━━━━━ Dataset entries

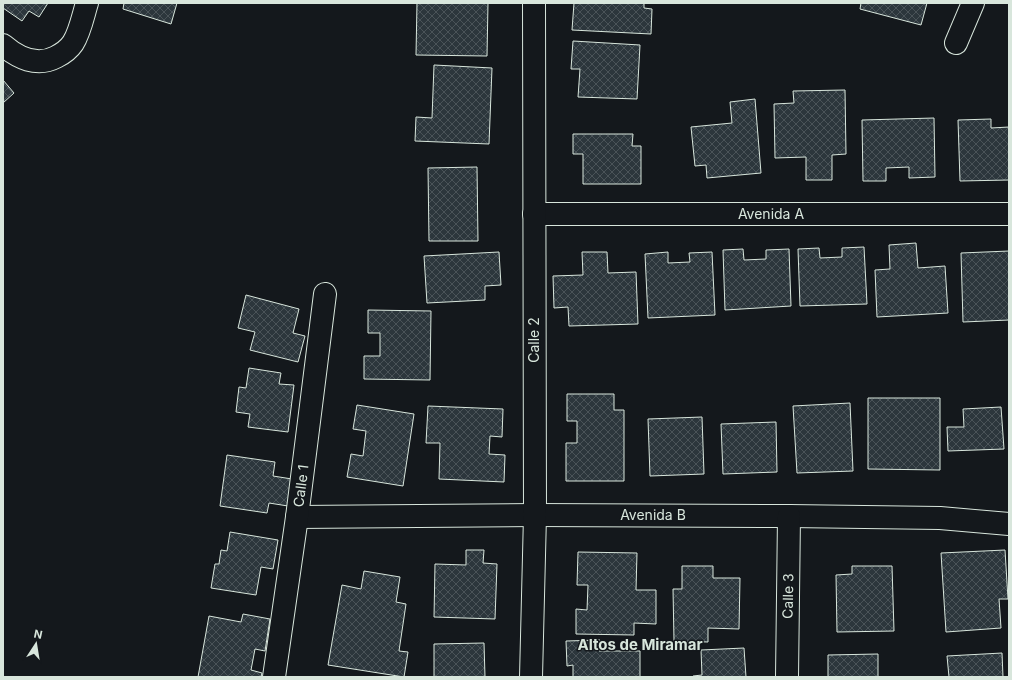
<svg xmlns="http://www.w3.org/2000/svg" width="1012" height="680" font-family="Inter,sans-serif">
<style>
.building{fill:url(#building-cross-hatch);stroke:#d8e6dc}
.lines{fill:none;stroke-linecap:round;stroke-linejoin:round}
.minor-casing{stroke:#d8e6dc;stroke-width:24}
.minor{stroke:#14181c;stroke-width:22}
.labels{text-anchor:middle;stroke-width:3;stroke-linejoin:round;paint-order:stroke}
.street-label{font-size:14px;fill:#d8e6dc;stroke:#14181c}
.neighbourhood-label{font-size:15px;font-weight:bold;fill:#d8e6dc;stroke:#14181c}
</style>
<defs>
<pattern id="building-cross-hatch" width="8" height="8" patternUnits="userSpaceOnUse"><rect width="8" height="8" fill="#2c363c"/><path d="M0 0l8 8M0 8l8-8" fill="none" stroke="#4a5358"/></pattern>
</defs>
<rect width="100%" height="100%" fill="#14181c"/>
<g class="building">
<polygon points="3,3 48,3 39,17 29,11 22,21 3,8"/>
<polygon points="124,3 177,3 171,24 123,9"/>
<polygon points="417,3 488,3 487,56 416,55"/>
<polygon points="574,3 644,3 644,8 652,9 651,34 572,30"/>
<polygon points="861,3 927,3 921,25 860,9"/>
<polygon points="573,41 640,45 637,99 578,97 580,69 571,69"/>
<polygon points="434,65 492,68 489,144 415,141 416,117 432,118"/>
<polygon points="3,80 14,93 3,103"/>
<polygon points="845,90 846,154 832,155 832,180 806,180 806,157 775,158 774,104 794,103 793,91"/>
<polygon points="755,99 761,173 707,178 706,165 695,166 691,127 732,123 730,102"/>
<polygon points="934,118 935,177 909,178 909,167 886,168 886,181 863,181 862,120"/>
<polygon points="991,119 991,128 1009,127 1009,180 960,181 958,120"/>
<polygon points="573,134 633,134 632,146 641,146 641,184 583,184 583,154 573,154"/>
<polygon points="477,167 478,241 429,241 428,168"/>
<polygon points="916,243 918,268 945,266 948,313 877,317 875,270 890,269 889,245"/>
<polygon points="864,247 867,304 800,306 798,249 819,248 820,258 842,257 842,248"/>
<polygon points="743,249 744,260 766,259 766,250 789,249 791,306 725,310 723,250"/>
<polygon points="1009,251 1009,320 963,322 961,253"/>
<polygon points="499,252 501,285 485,286 485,300 427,303 424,256"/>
<polygon points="582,252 607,252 608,273 636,272 638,324 569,326 568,307 554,308 553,276 583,275"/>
<polygon points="668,252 668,263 690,262 689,253 712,252 715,315 648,318 645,254"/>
<polygon points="246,295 299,309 293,333 305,336 298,362 250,350 255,332 238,328"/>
<polygon points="368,310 431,311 430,380 364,379 364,356 380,356 380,333 368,333"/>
<polygon points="249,368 281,373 279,384 294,385 288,432 248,427 250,414 236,412 239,387 246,388"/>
<polygon points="567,394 614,394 614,410 624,410 624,481 566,481 566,443 577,443 577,421 567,421"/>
<polygon points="868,398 940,398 940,470 868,469"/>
<polygon points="850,403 853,471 797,473 793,406"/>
<polygon points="357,405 414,414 403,486 347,477 351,454 363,456 366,431 353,429"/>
<polygon points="428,406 503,409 502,437 490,436 489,454 505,455 504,482 439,479 440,443 426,443"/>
<polygon points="1001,407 1004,449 948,451 947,427 964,427 963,409"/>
<polygon points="702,417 704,474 650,476 648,419"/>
<polygon points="776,422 777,472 723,474 721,424"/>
<polygon points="227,455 275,462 273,476 292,479 288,506 269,503 267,513 220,506"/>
<polygon points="230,532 278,540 273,569 261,567 256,595 211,588 215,564 219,564 221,550 227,551"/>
<polygon points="466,550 484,550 483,563 497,564 495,619 434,617 435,564 466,565"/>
<polygon points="1005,550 1008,599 999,599 1001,628 946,632 941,553"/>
<polygon points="578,552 637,553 636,590 656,590 656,624 634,623 634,635 576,634 576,609 587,610 588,585 577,585"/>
<polygon points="682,566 713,566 713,578 740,578 739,629 708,628 708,642 674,641 673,589 682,589"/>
<polygon points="852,566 892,566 894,631 837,632 836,575 852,574"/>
<polygon points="364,571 400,577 396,602 406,604 399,651 408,652 404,677 328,665 342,585 361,589"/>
<polygon points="243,614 270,619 265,651 255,649 251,670 262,673 261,677 198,677 209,616 241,622"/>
<polygon points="600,640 599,651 640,651 640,677 573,677 573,665 567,666 566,641"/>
<polygon points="484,643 485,677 434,677 434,644"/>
<polygon points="744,648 746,677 693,677 693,676 702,675 701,650"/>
<polygon points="1002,653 1003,677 949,677 947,656"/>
<polygon points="878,654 878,677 828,677 828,655"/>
</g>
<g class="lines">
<g class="minor-casing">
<g id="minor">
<polyline points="956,43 973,3"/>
<path d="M3,45C18,58 37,67 56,57C62,54 69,49 73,43C80,32 83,16 87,3"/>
<polyline points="534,214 1009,214"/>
<polyline points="297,517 535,515 789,516 940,518 1009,524"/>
<polyline points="274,677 297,517 325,294"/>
<polyline points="531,677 535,515 534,3"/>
<polyline points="787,677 789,516"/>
</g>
</g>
<use href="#minor" class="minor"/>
</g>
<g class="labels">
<g class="street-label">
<text x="771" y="219">Avenida A</text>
<text transform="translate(534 340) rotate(-90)" y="5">Calle 2</text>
<text transform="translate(301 486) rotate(-83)" y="5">Calle 1</text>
<text x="653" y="520">Avenida B</text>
<text transform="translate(788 596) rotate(-89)" y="5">Calle 3</text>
</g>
<g class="neighbourhood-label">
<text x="640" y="650">Altos de Miramar</text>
</g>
</g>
<rect width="1012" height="680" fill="none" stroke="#d8e6dc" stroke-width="8"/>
<g transform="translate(36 644) rotate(12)" stroke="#14181c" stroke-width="3" paint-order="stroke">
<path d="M0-3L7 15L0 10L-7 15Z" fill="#d8e6dc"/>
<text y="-6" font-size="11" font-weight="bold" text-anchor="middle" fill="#d8e6dc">N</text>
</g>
</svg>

━━━━━━━━━━

Only the pictures stay behind; copy everything else in the records above exactly.

<svg xmlns="http://www.w3.org/2000/svg" width="1012" height="680" font-family="Inter,sans-serif">
<style>
.building{fill:url(#building-cross-hatch);stroke:#d8e6dc}
.lines{fill:none;stroke-linecap:round;stroke-linejoin:round}
.minor-casing{stroke:#d8e6dc;stroke-width:24}
.minor{stroke:#14181c;stroke-width:22}
.labels{text-anchor:middle;stroke-width:3;stroke-linejoin:round;paint-order:stroke}
.street-label{font-size:14px;fill:#d8e6dc;stroke:#14181c}
.neighbourhood-label{font-size:15px;font-weight:bold;fill:#d8e6dc;stroke:#14181c}
</style>
<defs>
<pattern id="building-cross-hatch" width="8" height="8" patternUnits="userSpaceOnUse"><rect width="8" height="8" fill="#2c363c"/><path d="M0 0l8 8M0 8l8-8" fill="none" stroke="#4a5358"/></pattern>
</defs>
<rect width="100%" height="100%" fill="#14181c"/>
<g class="building">
<polygon points="3,3 48,3 39,17 29,11 22,21 3,8"/>
<polygon points="124,3 177,3 171,24 123,9"/>
<polygon points="417,3 488,3 487,56 416,55"/>
<polygon points="574,3 644,3 644,8 652,9 651,34 572,30"/>
<polygon points="861,3 927,3 921,25 860,9"/>
<polygon points="573,41 640,45 637,99 578,97 580,69 571,69"/>
<polygon points="434,65 492,68 489,144 415,141 416,117 432,118"/>
<polygon points="3,80 14,93 3,103"/>
<polygon points="845,90 846,154 832,155 832,180 806,180 806,157 775,158 774,104 794,103 793,91"/>
<polygon points="755,99 761,173 707,178 706,165 695,166 691,127 732,123 730,102"/>
<polygon points="934,118 935,177 909,178 909,167 886,168 886,181 863,181 862,120"/>
<polygon points="991,119 991,128 1009,127 1009,180 960,181 958,120"/>
<polygon points="573,134 633,134 632,146 641,146 641,184 583,184 583,154 573,154"/>
<polygon points="477,167 478,241 429,241 428,168"/>
<polygon points="916,243 918,268 945,266 948,313 877,317 875,270 890,269 889,245"/>
<polygon points="864,247 867,304 800,306 798,249 819,248 820,258 842,257 842,248"/>
<polygon points="743,249 744,260 766,259 766,250 789,249 791,306 725,310 723,250"/>
<polygon points="1009,251 1009,320 963,322 961,253"/>
<polygon points="499,252 501,285 485,286 485,300 427,303 424,256"/>
<polygon points="582,252 607,252 608,273 636,272 638,324 569,326 568,307 554,308 553,276 583,275"/>
<polygon points="668,252 668,263 690,262 689,253 712,252 715,315 648,318 645,254"/>
<polygon points="246,295 299,309 293,333 305,336 298,362 250,350 255,332 238,328"/>
<polygon points="368,310 431,311 430,380 364,379 364,356 380,356 380,333 368,333"/>
<polygon points="249,368 281,373 279,384 294,385 288,432 248,427 250,414 236,412 239,387 246,388"/>
<polygon points="567,394 614,394 614,410 624,410 624,481 566,481 566,443 577,443 577,421 567,421"/>
<polygon points="868,398 940,398 940,470 868,469"/>
<polygon points="850,403 853,471 797,473 793,406"/>
<polygon points="357,405 414,414 403,486 347,477 351,454 363,456 366,431 353,429"/>
<polygon points="428,406 503,409 502,437 490,436 489,454 505,455 504,482 439,479 440,443 426,443"/>
<polygon points="1001,407 1004,449 948,451 947,427 964,427 963,409"/>
<polygon points="702,417 704,474 650,476 648,419"/>
<polygon points="776,422 777,472 723,474 721,424"/>
<polygon points="227,455 275,462 273,476 292,479 288,506 269,503 267,513 220,506"/>
<polygon points="230,532 278,540 273,569 261,567 256,595 211,588 215,564 219,564 221,550 227,551"/>
<polygon points="466,550 484,550 483,563 497,564 495,619 434,617 435,564 466,565"/>
<polygon points="1005,550 1008,599 999,599 1001,628 946,632 941,553"/>
<polygon points="578,552 637,553 636,590 656,590 656,624 634,623 634,635 576,634 576,609 587,610 588,585 577,585"/>
<polygon points="682,566 713,566 713,578 740,578 739,629 708,628 708,642 674,641 673,589 682,589"/>
<polygon points="852,566 892,566 894,631 837,632 836,575 852,574"/>
<polygon points="364,571 400,577 396,602 406,604 399,651 408,652 404,677 328,665 342,585 361,589"/>
<polygon points="243,614 270,619 265,651 255,649 251,670 262,673 261,677 198,677 209,616 241,622"/>
<polygon points="600,640 599,651 640,651 640,677 573,677 573,665 567,666 566,641"/>
<polygon points="484,643 485,677 434,677 434,644"/>
<polygon points="744,648 746,677 693,677 693,676 702,675 701,650"/>
<polygon points="1002,653 1003,677 949,677 947,656"/>
<polygon points="878,654 878,677 828,677 828,655"/>
</g>
<g class="lines">
<g class="minor-casing">
<g id="minor">
<polyline points="956,43 973,3"/>
<path d="M3,45C18,58 37,67 56,57C62,54 69,49 73,43C80,32 83,16 87,3"/>
<polyline points="534,214 1009,214"/>
<polyline points="297,517 535,515 789,516 940,518 1009,524"/>
<polyline points="274,677 297,517 325,294"/>
<polyline points="531,677 535,515 534,3"/>
<polyline points="787,677 789,516"/>
</g>
</g>
<use href="#minor" class="minor"/>
</g>
<g class="labels">
<g class="street-label">
<text x="771" y="219">Avenida A</text>
<text transform="translate(534 340) rotate(-90)" y="5">Calle 2</text>
<text transform="translate(301 486) rotate(-83)" y="5">Calle 1</text>
<text x="653" y="520">Avenida B</text>
<text transform="translate(788 596) rotate(-89)" y="5">Calle 3</text>
</g>
<g class="neighbourhood-label">
<text x="640" y="650">Altos de Miramar</text>
</g>
</g>
<rect width="1012" height="680" fill="none" stroke="#d8e6dc" stroke-width="8"/>
<g transform="translate(36 644) rotate(12)" stroke="#14181c" stroke-width="3" paint-order="stroke">
<path d="M0-3L7 15L0 10L-7 15Z" fill="#d8e6dc"/>
<text y="-6" font-size="11" font-weight="bold" text-anchor="middle" fill="#d8e6dc">N</text>
</g>
</svg>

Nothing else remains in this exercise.